▸ Supplied data:
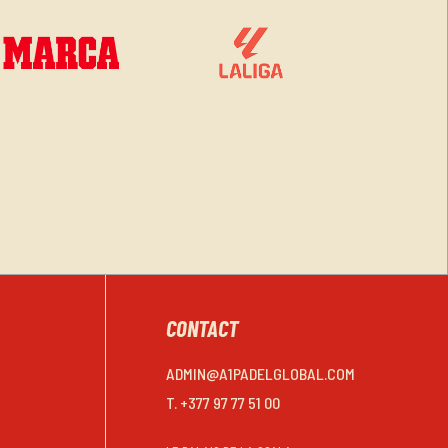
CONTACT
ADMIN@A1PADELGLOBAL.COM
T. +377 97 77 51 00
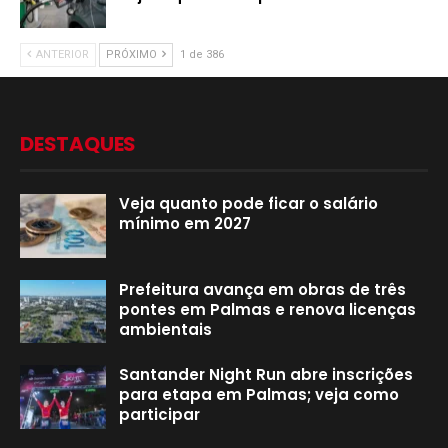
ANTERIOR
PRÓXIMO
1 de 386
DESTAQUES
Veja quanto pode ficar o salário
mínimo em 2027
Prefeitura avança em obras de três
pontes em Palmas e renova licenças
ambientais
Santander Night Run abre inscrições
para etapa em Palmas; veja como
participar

▸ What you need to do: Return, from the entries, each line that holds "Palmas".

▸ Expected answer:
pontes em Palmas e renova licenças
para etapa em Palmas; veja como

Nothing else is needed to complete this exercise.